The 5-minute overlap compensates for:

  • Clock skew between SharePoint and the Function App
  • Files modified in the last seconds of the previous window
  • Timer drift in serverless environments

Full Reindex

With INCREMENTAL_MINUTES=0, all files are processed. The freshness check remains active, so current files are skipped. Additionally, reconciliation runs: chunks for files that no longer exist in SharePoint are cleaned up from the index.

Security Trimming

The connector stores Entra ID object IDs (users and groups) in the permission_ids field for each file. This enables query-time security filtering.

For each file, GET /beta/drives/{driveId}/items/{itemId}/permissions is called. Identity IDs are extracted from grantedToV2 (direct permissions) and grantedToIdentitiesV2 (sharing links).

At query time, the user's Entra object ID and group memberships are used to filter the permission_ids field. This ensures users only see results from files they have access to.

Important note: Permissions are a snapshot from when the file was indexed. Permission changes in SharePoint are not reflected until the file is re-indexed (on its next modification or next full reindex).

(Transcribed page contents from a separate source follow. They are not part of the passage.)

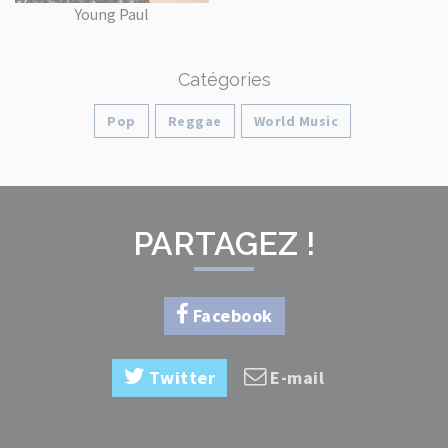
Young Paul
Catégories
Pop
Reggae
World Music
PARTAGEZ !
Facebook
Twitter
E-mail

Recommendations for Enterprises

This accelerator is intentionally kept simple — it is a starting point. When taking it to production, consider the following:

    • Document Intelligence integration — Basic text extraction will not suffice for PDFs with tables, scanned documents, and forms. Integrate Azure Document Intelligence or Unstructured.io
    • Customize the chunk strategy — The default 2000 characters / 200 character overlap may not be optimal for every document type. Test and adjust with your own documents
    • Extend the index schema — Add additional metadata fields based on your business requirements
    • Monitoring and alerting — Monitor run summaries via Application Insights and set up alerts for error rates
    • Cost optimization — The Flex Consumption plan scales to zero when idle. However, track embedding costs; the initial full indexing of large libraries can be significant

Conclusion

While Copilot Studio's native SharePoint connection is sufficient for simple scenarios, it reaches its limits as enterprise requirements grow. Microsoft's accelerator provides a solid foundation for building your own pipeline.

The custom connector approach requires more initial setup work but delivers full control, network compatibility, broad format support, and security trimming — capabilities that are critical for enterprise deployments.

You can access the source code on GitHub and review detailed information about Copilot Studio SharePoint limits on Microsoft Learn.

Frequently Asked Questions

Can this accelerator be used directly in production?

The accelerator is designed as a starting point. While the basic text extraction layer works for simple documents, Azure Document Intelligence integration is recommended for complex documents like PDFs with tables and scanned images. Chunk size and index schema should also be tuned to your own documents.

What is the performance difference between the native and custom connector?

The custom connector gives you full control over indexing timing and prioritization through its push model. Large libraries are efficiently indexed with parallel processing (default 4 workers). Incremental synchronization processes only changed files, preventing unnecessary load.

What Azure resources are required?

At minimum, you need Azure AI Search (Basic tier or above — Free tier does not support vector search), Azure OpenAI or Foundry (with an embedding model), Azure Functions (Flex Consumption), and a Microsoft Entra ID tenant. All infrastructure can be deployed with a single command using the provided Bicep template.

What happens when permissions change in SharePoint?

Permissions are a snapshot from when the file was indexed. Permission changes are not reflected in the index until the file is re-indexed (on its next modification or next full reindex). For sensitive scenarios, scheduling more frequent full reindexes is recommended.

How are costs calculated?

Azure Functions Flex Consumption plan means zero cost when idle. Runtime costs depend on the number of files, their sizes, and embedding API calls. Azure AI Search Basic tier incurs a fixed monthly cost. The largest variable cost item is Azure OpenAI embedding calls — keep this in mind for the initial full indexing of large libraries.